[[ Working data, beginning ]]

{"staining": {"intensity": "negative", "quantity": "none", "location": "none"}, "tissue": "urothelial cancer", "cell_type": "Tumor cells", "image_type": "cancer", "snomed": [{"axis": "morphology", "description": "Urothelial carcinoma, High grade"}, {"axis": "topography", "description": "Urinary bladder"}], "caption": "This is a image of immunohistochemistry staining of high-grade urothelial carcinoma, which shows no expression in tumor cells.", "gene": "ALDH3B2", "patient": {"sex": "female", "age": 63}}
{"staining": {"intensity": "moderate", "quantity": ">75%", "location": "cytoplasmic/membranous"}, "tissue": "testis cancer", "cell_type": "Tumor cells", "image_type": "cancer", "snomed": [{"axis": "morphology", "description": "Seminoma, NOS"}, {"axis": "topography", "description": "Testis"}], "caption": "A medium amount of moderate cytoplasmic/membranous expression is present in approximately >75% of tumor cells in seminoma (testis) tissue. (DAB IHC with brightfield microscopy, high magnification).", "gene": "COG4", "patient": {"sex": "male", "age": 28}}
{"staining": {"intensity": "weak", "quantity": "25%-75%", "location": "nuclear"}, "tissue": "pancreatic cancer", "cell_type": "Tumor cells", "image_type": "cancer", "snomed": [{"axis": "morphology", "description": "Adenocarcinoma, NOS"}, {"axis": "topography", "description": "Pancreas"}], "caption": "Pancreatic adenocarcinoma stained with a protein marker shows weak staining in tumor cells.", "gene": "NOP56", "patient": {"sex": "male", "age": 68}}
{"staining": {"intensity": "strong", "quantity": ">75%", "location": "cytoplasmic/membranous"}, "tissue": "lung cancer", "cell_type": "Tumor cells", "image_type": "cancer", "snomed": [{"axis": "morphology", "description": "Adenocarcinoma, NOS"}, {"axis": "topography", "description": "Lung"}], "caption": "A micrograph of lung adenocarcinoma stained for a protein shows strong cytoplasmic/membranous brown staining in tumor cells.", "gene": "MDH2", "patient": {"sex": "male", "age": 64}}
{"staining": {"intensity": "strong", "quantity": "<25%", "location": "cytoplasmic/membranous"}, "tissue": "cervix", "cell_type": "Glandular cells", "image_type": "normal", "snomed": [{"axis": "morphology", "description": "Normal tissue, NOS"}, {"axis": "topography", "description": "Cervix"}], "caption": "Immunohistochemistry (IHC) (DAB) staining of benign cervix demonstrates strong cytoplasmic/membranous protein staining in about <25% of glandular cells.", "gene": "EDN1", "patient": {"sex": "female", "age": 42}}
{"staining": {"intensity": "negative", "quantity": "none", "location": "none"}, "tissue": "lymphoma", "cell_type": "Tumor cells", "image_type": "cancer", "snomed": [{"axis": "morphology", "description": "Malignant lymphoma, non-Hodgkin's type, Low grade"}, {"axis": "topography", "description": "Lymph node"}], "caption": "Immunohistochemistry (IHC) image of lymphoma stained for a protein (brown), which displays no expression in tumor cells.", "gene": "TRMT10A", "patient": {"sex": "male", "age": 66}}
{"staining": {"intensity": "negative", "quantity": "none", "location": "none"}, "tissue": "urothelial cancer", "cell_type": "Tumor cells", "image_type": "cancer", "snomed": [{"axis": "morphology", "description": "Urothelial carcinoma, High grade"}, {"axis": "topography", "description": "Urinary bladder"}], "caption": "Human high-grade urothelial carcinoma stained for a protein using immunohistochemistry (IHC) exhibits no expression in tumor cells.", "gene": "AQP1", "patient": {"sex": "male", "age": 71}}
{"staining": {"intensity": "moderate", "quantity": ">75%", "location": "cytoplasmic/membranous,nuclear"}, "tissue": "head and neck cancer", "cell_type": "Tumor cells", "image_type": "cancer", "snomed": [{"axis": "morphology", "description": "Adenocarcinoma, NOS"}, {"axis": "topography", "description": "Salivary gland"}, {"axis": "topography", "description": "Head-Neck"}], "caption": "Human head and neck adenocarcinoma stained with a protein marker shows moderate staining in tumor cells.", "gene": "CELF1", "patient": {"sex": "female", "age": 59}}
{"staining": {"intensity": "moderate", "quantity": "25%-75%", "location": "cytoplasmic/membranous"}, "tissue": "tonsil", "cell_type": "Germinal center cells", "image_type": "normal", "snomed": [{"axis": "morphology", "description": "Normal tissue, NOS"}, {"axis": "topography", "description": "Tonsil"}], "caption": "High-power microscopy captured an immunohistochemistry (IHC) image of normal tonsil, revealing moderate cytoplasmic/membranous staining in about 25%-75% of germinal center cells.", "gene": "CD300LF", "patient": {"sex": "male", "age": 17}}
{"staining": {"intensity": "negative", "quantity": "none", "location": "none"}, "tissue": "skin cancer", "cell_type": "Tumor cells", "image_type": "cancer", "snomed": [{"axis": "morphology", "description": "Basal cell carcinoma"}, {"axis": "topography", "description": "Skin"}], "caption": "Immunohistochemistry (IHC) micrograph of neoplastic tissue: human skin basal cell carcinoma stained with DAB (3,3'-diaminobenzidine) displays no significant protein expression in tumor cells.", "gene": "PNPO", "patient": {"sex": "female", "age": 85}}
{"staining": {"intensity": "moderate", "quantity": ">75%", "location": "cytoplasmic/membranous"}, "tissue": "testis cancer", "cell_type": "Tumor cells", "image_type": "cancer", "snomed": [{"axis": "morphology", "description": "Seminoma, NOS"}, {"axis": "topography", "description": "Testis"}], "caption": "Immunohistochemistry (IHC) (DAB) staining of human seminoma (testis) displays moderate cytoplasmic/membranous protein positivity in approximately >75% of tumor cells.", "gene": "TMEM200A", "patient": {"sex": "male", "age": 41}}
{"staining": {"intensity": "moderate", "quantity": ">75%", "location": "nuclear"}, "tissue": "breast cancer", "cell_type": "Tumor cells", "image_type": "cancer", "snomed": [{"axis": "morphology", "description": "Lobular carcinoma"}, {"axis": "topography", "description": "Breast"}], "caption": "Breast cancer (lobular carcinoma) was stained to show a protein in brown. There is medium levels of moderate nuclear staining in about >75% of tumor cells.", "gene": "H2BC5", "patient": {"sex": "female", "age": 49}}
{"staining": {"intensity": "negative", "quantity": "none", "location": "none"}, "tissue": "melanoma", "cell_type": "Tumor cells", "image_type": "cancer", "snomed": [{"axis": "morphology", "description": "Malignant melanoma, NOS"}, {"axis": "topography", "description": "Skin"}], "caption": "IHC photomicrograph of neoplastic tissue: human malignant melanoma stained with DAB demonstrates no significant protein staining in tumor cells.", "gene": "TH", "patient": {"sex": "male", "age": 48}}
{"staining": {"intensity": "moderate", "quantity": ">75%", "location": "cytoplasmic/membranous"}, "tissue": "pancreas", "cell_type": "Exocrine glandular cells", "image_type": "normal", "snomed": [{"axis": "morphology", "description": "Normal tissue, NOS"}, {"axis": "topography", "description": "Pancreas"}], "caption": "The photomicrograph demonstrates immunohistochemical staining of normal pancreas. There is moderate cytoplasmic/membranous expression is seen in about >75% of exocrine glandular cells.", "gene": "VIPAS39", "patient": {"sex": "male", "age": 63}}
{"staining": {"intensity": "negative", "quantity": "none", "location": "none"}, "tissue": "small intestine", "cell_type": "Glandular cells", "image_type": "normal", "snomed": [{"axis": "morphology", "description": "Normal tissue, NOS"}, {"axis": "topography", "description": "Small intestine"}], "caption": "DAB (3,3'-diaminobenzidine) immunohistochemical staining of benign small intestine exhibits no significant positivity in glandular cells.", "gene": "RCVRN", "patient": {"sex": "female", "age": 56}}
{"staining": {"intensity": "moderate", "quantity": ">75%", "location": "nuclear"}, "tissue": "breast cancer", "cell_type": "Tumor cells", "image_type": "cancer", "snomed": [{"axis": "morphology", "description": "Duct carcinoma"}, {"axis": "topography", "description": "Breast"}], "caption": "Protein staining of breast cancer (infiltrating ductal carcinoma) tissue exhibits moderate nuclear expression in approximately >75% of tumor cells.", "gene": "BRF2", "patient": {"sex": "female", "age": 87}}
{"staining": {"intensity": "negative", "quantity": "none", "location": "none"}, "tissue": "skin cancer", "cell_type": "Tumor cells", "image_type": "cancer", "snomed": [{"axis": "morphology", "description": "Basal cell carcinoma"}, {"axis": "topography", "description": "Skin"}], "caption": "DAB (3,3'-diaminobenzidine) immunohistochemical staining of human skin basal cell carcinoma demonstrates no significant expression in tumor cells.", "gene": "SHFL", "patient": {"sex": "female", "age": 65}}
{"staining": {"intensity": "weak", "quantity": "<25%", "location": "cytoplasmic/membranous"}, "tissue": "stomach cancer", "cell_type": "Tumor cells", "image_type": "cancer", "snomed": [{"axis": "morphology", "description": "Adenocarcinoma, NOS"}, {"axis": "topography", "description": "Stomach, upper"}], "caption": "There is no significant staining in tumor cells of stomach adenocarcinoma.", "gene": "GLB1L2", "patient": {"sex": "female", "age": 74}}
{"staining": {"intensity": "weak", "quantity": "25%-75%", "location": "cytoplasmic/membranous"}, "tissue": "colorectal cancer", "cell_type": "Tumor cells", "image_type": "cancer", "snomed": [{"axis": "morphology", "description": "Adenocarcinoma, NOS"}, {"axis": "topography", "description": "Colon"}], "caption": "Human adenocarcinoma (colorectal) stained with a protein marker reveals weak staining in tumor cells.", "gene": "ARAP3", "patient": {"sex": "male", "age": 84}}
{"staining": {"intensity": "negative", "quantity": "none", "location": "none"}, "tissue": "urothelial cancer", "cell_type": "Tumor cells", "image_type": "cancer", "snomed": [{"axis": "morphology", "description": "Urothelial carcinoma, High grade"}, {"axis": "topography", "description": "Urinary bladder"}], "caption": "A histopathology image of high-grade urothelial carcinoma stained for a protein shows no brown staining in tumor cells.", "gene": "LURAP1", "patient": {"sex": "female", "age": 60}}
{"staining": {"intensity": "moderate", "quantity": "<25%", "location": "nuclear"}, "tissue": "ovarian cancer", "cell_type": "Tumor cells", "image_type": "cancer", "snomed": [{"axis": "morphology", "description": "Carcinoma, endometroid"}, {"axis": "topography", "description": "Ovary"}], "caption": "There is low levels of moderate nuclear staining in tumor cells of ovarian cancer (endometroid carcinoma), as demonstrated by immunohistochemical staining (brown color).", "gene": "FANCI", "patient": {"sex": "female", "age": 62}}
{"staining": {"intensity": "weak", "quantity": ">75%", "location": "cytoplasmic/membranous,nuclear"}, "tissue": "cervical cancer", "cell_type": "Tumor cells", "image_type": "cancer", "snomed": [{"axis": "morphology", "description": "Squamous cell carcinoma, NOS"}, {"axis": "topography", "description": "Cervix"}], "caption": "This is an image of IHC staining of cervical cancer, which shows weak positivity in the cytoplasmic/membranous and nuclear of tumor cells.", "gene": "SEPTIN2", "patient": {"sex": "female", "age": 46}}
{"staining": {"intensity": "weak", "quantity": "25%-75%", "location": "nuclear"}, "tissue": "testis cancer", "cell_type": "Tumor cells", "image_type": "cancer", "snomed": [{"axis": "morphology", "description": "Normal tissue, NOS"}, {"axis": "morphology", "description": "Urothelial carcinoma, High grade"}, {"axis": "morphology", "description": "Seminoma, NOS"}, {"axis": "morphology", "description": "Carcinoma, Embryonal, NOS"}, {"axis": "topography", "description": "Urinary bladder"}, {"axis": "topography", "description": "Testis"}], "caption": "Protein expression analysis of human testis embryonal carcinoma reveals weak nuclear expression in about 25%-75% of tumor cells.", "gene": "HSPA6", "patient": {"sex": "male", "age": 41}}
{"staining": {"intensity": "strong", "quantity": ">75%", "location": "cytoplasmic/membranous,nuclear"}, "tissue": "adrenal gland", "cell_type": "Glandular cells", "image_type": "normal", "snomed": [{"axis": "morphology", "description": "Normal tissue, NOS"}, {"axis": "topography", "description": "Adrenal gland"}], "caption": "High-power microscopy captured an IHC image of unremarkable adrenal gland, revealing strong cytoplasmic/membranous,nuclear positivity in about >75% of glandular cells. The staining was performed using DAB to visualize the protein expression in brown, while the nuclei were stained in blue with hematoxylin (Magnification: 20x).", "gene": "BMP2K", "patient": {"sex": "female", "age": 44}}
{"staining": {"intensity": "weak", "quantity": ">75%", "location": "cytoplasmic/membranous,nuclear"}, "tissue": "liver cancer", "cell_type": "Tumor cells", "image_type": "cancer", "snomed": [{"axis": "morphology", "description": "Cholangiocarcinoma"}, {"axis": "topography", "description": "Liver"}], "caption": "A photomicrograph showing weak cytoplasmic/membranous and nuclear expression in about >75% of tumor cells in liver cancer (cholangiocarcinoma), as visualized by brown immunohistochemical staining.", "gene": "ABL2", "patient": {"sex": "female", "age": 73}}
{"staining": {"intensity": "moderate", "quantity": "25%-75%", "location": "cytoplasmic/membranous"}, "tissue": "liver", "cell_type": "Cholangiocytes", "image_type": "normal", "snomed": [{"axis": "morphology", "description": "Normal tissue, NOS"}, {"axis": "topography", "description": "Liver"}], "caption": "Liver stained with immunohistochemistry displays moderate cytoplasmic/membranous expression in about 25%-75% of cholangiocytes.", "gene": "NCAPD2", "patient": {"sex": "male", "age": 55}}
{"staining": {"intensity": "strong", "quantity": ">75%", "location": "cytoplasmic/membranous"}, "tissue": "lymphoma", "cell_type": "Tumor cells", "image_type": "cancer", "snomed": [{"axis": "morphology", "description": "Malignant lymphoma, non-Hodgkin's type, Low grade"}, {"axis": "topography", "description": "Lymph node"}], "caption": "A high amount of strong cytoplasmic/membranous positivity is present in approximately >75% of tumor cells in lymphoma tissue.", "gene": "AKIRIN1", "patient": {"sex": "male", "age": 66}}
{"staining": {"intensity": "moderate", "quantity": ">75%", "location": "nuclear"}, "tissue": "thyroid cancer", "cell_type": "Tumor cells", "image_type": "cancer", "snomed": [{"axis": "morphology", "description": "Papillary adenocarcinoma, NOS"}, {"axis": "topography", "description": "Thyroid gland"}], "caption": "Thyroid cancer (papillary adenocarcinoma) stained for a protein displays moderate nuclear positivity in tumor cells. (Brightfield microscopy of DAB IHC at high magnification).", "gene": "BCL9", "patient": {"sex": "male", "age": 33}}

[[ Working data, end ]]

**Work order:** From the records above, copy every line that includes the word "basal".

**Response for this exercise:**
{"staining": {"intensity": "negative", "quantity": "none", "location": "none"}, "tissue": "skin cancer", "cell_type": "Tumor cells", "image_type": "cancer", "snomed": [{"axis": "morphology", "description": "Basal cell carcinoma"}, {"axis": "topography", "description": "Skin"}], "caption": "Immunohistochemistry (IHC) micrograph of neoplastic tissue: human skin basal cell carcinoma stained with DAB (3,3'-diaminobenzidine) displays no significant protein expression in tumor cells.", "gene": "PNPO", "patient": {"sex": "female", "age": 85}}
{"staining": {"intensity": "negative", "quantity": "none", "location": "none"}, "tissue": "skin cancer", "cell_type": "Tumor cells", "image_type": "cancer", "snomed": [{"axis": "morphology", "description": "Basal cell carcinoma"}, {"axis": "topography", "description": "Skin"}], "caption": "DAB (3,3'-diaminobenzidine) immunohistochemical staining of human skin basal cell carcinoma demonstrates no significant expression in tumor cells.", "gene": "SHFL", "patient": {"sex": "female", "age": 65}}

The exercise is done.